■ Task statement ■
The answer must consist of every line in the data below that holds the word "stroke".
+===+
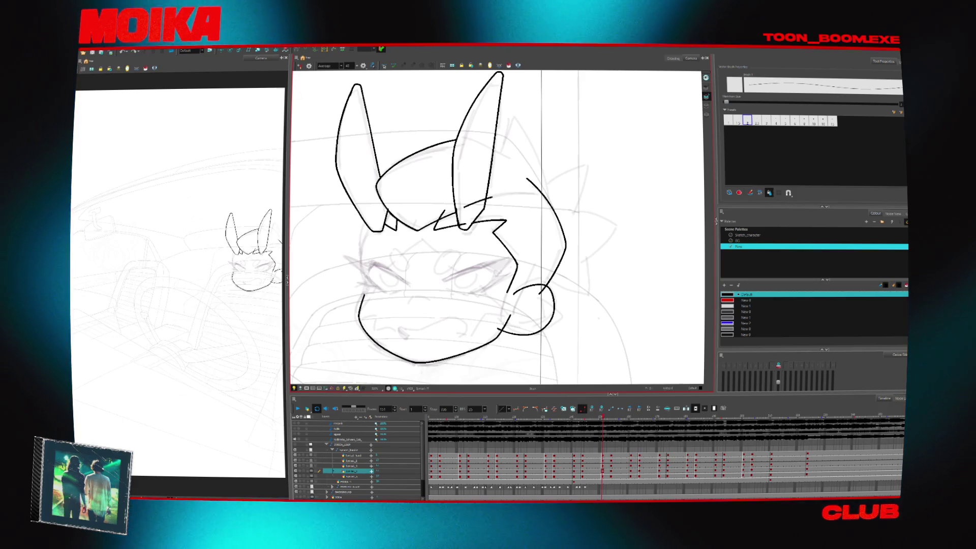
Step: Add a curved stroke over the top of the head, comparing mirrored and adjacent drawings
key("4")
key("c")
key("c")
key("f")
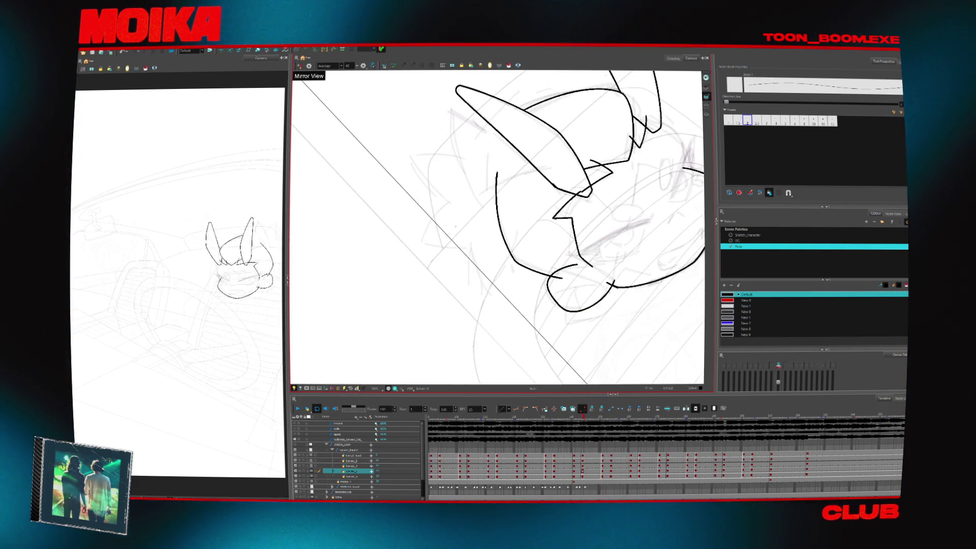
key("g")
left_click_drag(496, 195, 440, 235)
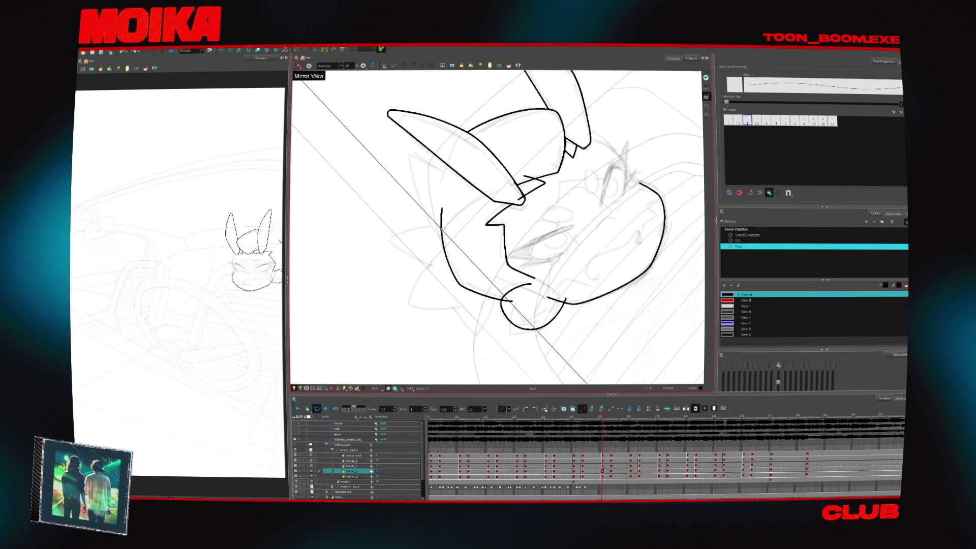
key("g")
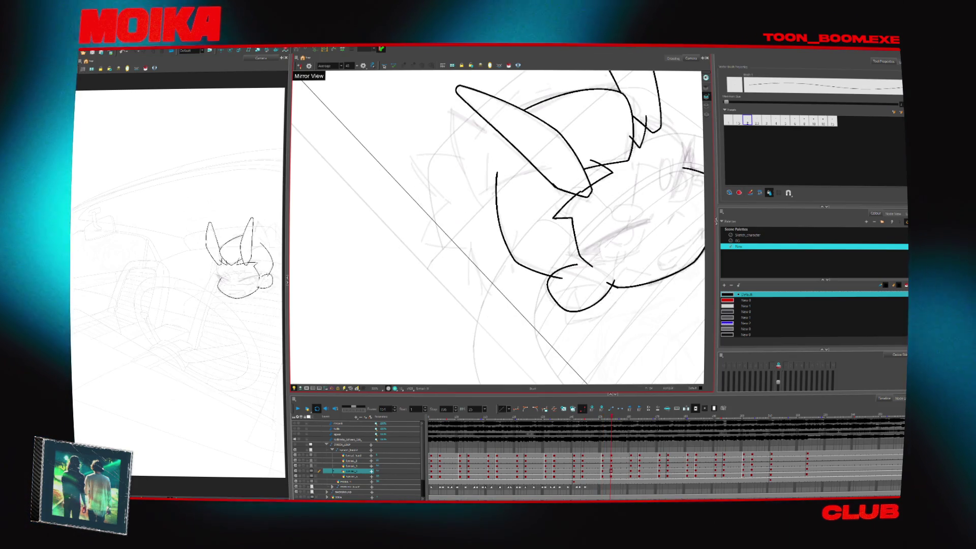
key("4")
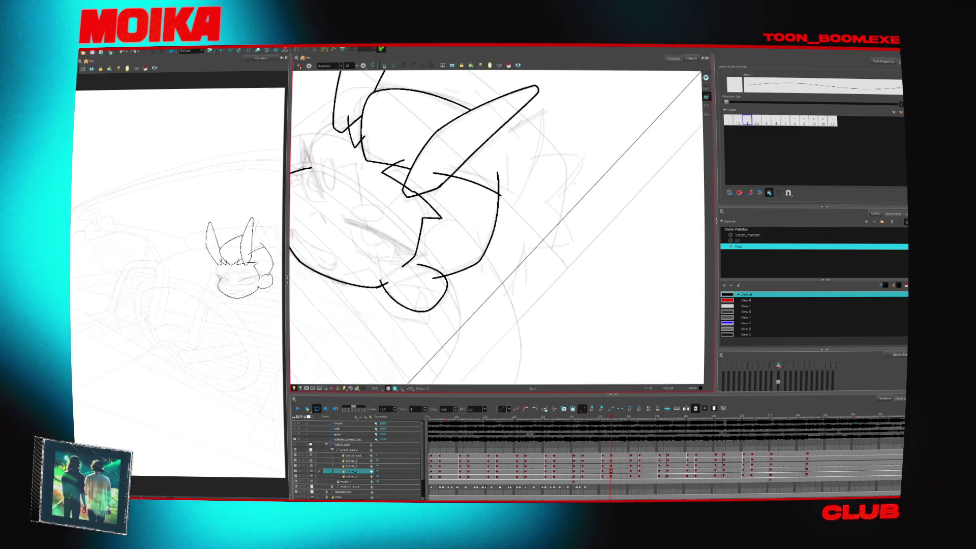
key("f")
key("4")
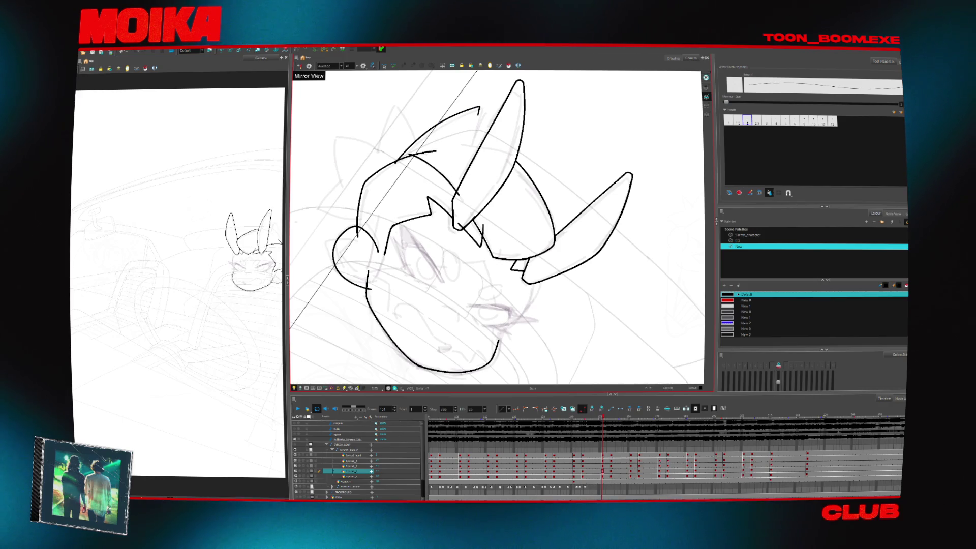
key("f")
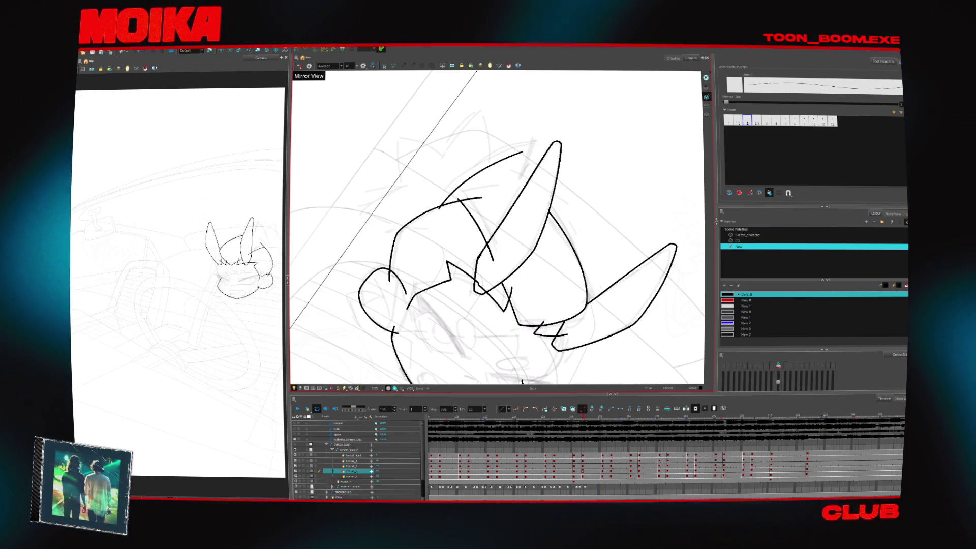
Step: Reset the view upright and add a short stroke across the left ear
key("f")
key("g")
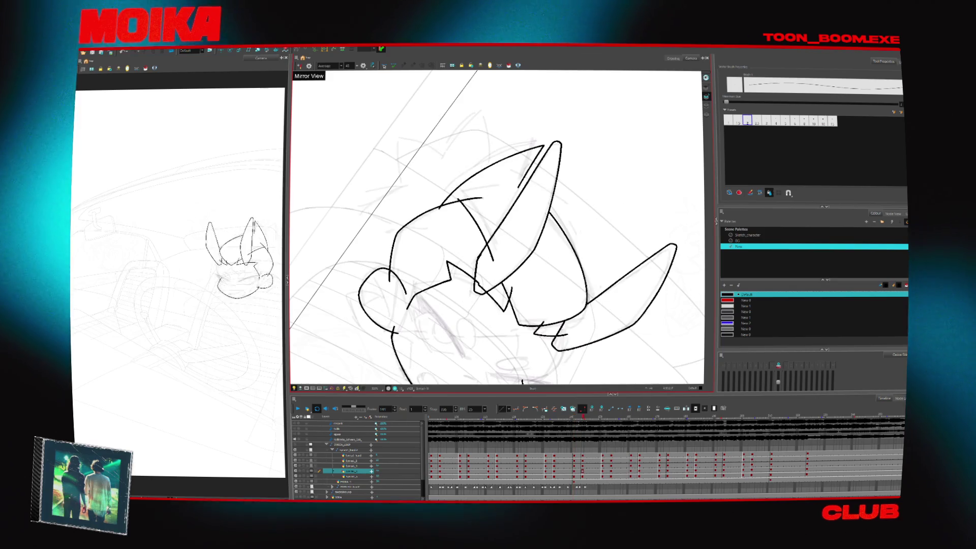
key("f")
key("g")
key("g")
key("f")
+===+
■ Answer area ■
Step: Add a curved stroke over the top of the head, comparing mirrored and adjacent drawings
Step: Reset the view upright and add a short stroke across the left ear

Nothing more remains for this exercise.